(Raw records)
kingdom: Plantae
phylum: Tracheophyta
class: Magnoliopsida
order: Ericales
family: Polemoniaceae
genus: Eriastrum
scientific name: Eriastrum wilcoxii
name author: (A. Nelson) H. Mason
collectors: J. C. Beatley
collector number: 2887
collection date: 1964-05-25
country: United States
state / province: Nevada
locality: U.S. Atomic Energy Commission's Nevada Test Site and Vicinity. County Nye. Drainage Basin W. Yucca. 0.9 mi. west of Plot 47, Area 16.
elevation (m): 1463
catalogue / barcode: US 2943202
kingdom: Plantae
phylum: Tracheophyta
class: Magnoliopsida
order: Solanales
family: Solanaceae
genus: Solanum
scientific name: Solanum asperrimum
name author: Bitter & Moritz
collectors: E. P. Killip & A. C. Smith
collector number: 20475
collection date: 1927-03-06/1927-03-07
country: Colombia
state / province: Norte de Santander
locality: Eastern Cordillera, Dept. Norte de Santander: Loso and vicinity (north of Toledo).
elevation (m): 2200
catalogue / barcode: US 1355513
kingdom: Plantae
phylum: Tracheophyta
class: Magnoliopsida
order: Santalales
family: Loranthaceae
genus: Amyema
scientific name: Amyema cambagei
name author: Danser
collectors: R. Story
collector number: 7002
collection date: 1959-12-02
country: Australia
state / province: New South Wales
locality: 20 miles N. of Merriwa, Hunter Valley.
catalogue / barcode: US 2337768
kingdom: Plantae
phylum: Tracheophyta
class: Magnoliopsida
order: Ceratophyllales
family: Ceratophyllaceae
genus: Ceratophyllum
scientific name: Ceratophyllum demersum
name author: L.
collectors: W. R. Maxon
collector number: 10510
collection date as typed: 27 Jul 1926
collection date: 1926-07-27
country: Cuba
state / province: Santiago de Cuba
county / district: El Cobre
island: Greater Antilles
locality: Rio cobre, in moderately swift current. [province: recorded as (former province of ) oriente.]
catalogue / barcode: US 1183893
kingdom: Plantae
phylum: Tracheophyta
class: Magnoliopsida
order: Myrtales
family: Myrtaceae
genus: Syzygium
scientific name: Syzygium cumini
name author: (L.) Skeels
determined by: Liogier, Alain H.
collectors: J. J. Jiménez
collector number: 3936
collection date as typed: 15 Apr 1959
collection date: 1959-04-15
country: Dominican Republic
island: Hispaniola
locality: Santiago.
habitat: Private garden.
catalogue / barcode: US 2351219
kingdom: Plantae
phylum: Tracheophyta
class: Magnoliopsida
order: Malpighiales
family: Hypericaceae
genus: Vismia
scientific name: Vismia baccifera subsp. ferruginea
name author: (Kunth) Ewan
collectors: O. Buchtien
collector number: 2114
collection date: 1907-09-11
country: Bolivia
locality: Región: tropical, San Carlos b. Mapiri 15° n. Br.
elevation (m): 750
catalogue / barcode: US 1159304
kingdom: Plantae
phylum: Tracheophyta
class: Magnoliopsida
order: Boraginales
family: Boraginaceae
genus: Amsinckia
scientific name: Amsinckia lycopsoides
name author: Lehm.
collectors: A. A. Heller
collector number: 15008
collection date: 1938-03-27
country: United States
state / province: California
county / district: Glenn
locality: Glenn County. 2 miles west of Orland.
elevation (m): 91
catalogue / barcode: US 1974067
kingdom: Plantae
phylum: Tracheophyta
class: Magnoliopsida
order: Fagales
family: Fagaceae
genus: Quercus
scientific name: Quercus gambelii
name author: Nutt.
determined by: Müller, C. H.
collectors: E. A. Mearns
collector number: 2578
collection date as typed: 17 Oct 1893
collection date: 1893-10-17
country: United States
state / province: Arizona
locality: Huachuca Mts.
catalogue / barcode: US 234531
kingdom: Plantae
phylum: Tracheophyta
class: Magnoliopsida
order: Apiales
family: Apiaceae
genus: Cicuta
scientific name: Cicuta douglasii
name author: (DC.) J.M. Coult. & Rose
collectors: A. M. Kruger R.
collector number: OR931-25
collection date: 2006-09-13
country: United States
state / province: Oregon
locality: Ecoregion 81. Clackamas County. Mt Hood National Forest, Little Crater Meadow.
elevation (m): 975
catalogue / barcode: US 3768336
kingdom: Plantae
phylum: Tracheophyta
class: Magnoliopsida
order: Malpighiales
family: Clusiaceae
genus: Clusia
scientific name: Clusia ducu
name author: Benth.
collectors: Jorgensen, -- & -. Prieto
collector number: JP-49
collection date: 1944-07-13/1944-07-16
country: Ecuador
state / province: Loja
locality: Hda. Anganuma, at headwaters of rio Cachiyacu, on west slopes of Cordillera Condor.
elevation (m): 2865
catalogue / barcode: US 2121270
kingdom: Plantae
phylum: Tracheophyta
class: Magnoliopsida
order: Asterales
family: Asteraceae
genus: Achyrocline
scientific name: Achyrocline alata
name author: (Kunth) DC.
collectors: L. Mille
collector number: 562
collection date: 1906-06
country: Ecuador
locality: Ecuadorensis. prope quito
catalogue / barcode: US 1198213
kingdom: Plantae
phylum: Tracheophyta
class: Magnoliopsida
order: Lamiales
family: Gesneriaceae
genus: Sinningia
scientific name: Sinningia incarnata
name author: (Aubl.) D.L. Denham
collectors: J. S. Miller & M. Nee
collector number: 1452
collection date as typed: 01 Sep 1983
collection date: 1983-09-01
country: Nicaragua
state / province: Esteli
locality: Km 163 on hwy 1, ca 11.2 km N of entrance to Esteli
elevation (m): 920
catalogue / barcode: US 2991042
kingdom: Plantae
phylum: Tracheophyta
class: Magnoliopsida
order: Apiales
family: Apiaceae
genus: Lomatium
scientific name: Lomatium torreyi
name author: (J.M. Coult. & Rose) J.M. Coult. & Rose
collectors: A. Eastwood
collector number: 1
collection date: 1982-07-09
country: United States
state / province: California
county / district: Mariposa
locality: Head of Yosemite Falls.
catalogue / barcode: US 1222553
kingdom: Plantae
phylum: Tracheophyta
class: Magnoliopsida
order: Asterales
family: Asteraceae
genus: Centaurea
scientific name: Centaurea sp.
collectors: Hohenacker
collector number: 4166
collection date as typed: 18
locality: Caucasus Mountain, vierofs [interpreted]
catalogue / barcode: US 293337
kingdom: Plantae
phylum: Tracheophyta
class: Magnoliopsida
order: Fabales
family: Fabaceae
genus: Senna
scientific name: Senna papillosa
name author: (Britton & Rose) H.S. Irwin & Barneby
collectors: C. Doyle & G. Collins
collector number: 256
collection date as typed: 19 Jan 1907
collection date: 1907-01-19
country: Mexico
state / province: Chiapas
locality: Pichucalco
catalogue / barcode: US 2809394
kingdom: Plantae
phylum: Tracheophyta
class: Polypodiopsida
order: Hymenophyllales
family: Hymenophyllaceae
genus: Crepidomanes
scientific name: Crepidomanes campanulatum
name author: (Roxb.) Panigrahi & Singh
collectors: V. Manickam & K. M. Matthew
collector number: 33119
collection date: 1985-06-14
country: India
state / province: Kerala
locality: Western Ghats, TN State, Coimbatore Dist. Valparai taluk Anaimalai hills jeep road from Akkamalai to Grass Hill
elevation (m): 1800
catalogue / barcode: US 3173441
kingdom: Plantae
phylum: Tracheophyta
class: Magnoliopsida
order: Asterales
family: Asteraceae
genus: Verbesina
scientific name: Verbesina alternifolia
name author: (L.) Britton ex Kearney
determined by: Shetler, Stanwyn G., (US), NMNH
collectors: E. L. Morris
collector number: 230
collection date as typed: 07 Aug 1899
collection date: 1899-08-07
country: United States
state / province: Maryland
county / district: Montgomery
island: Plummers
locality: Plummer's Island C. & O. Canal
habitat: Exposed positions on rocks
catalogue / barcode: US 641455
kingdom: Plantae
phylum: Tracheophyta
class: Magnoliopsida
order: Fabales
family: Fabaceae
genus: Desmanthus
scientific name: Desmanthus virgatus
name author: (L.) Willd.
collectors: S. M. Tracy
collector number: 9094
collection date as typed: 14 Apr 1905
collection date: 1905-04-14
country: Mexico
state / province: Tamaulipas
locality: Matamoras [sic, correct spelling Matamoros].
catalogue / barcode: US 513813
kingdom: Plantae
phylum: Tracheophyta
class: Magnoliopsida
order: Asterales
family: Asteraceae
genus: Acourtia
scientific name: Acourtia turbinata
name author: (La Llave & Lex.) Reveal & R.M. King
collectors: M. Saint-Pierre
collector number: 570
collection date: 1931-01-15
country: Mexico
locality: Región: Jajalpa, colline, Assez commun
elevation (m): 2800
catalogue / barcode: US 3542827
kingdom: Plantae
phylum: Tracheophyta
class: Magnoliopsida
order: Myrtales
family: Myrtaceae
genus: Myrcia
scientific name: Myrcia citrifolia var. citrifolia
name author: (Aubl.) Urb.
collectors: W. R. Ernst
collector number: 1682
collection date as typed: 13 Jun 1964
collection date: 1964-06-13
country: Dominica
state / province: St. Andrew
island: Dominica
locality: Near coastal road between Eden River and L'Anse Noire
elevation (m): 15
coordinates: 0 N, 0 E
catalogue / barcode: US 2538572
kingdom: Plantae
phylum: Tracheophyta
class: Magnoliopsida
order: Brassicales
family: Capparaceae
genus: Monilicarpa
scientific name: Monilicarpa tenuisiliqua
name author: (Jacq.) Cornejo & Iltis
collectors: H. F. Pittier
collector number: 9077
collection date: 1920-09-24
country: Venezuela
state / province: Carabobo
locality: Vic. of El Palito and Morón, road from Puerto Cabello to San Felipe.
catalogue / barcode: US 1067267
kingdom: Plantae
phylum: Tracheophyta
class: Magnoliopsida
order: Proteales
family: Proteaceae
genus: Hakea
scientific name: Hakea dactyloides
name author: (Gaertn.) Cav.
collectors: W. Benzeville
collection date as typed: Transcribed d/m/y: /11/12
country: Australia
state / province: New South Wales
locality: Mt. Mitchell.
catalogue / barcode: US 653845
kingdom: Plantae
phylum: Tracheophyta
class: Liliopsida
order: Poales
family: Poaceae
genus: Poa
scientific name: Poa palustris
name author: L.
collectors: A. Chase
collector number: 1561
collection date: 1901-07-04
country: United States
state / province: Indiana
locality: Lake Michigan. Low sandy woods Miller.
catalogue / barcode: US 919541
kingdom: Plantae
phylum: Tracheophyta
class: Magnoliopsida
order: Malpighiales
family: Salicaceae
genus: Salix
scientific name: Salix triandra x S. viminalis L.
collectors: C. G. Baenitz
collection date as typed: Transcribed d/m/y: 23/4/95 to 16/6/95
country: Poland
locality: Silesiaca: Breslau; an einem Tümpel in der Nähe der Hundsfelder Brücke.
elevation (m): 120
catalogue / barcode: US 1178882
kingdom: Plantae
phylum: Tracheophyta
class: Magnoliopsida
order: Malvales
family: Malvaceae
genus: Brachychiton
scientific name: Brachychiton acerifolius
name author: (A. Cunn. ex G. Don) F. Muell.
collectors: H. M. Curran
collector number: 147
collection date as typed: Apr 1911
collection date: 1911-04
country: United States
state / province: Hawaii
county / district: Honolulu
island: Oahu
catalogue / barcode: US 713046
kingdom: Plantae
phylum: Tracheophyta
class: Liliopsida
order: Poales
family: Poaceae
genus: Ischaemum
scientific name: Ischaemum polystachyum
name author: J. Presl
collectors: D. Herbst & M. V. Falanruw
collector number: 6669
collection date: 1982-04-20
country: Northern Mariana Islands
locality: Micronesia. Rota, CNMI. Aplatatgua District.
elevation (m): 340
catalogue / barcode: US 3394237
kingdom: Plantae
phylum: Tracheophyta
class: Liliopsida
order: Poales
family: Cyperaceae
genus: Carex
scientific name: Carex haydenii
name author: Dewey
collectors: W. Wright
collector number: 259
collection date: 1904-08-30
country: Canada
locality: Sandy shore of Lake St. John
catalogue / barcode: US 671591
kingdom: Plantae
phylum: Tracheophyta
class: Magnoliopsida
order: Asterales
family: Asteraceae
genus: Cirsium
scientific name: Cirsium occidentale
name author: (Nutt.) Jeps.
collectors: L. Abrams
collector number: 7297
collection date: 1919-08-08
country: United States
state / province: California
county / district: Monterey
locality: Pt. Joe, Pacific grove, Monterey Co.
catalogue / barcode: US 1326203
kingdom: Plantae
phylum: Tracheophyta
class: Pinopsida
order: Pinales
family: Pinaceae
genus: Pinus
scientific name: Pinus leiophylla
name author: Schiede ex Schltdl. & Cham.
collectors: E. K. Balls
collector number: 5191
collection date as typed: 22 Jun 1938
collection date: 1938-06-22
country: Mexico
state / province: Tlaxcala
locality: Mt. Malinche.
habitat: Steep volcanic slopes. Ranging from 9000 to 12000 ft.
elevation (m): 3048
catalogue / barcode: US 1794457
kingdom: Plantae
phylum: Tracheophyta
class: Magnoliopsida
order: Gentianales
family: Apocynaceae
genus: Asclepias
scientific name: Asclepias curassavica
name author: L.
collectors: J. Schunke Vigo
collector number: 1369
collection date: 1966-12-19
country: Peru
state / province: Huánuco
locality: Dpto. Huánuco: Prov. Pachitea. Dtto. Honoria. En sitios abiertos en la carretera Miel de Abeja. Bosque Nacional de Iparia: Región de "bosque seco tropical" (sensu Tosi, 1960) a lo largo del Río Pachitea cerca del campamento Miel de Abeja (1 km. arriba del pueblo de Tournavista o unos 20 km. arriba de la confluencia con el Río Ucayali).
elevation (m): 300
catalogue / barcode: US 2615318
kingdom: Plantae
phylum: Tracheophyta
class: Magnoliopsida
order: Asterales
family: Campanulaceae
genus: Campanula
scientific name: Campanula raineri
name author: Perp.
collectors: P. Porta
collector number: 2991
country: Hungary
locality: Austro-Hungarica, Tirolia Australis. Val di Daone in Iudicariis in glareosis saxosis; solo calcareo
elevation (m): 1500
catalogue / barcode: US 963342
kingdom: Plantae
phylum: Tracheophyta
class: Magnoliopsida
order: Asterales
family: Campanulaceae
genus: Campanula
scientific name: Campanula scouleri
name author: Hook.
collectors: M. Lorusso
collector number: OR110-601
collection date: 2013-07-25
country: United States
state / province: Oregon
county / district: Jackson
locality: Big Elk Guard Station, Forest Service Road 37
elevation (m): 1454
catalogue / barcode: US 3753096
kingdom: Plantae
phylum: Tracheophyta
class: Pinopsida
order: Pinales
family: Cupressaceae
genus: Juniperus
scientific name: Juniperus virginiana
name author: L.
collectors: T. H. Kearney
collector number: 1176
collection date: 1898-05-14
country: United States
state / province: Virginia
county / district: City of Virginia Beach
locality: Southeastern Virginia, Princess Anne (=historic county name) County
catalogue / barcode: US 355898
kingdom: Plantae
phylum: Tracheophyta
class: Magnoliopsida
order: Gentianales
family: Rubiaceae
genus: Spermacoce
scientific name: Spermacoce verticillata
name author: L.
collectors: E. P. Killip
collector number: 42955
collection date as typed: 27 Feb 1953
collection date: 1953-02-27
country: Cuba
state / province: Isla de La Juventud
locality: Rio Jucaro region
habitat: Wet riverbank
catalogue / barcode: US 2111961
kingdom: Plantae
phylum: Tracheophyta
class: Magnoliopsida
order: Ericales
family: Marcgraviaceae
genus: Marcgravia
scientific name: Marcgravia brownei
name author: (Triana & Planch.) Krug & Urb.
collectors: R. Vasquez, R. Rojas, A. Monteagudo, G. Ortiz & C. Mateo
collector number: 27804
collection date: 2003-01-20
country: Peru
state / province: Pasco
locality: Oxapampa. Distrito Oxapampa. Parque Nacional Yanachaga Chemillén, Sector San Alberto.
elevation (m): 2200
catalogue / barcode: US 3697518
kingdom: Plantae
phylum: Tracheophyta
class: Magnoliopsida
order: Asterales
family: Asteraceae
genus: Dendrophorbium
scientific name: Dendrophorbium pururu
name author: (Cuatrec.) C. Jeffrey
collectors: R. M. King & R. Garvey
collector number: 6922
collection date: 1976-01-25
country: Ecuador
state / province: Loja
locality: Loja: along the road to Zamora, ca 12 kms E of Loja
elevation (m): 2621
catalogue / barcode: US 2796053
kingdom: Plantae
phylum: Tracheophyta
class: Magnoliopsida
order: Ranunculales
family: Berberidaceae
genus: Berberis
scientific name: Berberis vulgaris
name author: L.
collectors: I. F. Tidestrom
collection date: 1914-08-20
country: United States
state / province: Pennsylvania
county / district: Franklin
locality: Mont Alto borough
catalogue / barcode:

WHAT NEEDS TO BE DONE: Copy out the lines of the records above verbatim, from the line with "catalogue / barcode: US 653845" up to and including the line with "catalogue / barcode: US 1178882".

SOLUTION TO THE EXERCISE:
catalogue / barcode: US 653845
kingdom: Plantae
phylum: Tracheophyta
class: Liliopsida
order: Poales
family: Poaceae
genus: Poa
scientific name: Poa palustris
name author: L.
collectors: A. Chase
collector number: 1561
collection date: 1901-07-04
country: United States
state / province: Indiana
locality: Lake Michigan. Low sandy woods Miller.
catalogue / barcode: US 919541
kingdom: Plantae
phylum: Tracheophyta
class: Magnoliopsida
order: Malpighiales
family: Salicaceae
genus: Salix
scientific name: Salix triandra x S. viminalis L.
collectors: C. G. Baenitz
collection date as typed: Transcribed d/m/y: 23/4/95 to 16/6/95
country: Poland
locality: Silesiaca: Breslau; an einem Tümpel in der Nähe der Hundsfelder Brücke.
elevation (m): 120
catalogue / barcode: US 1178882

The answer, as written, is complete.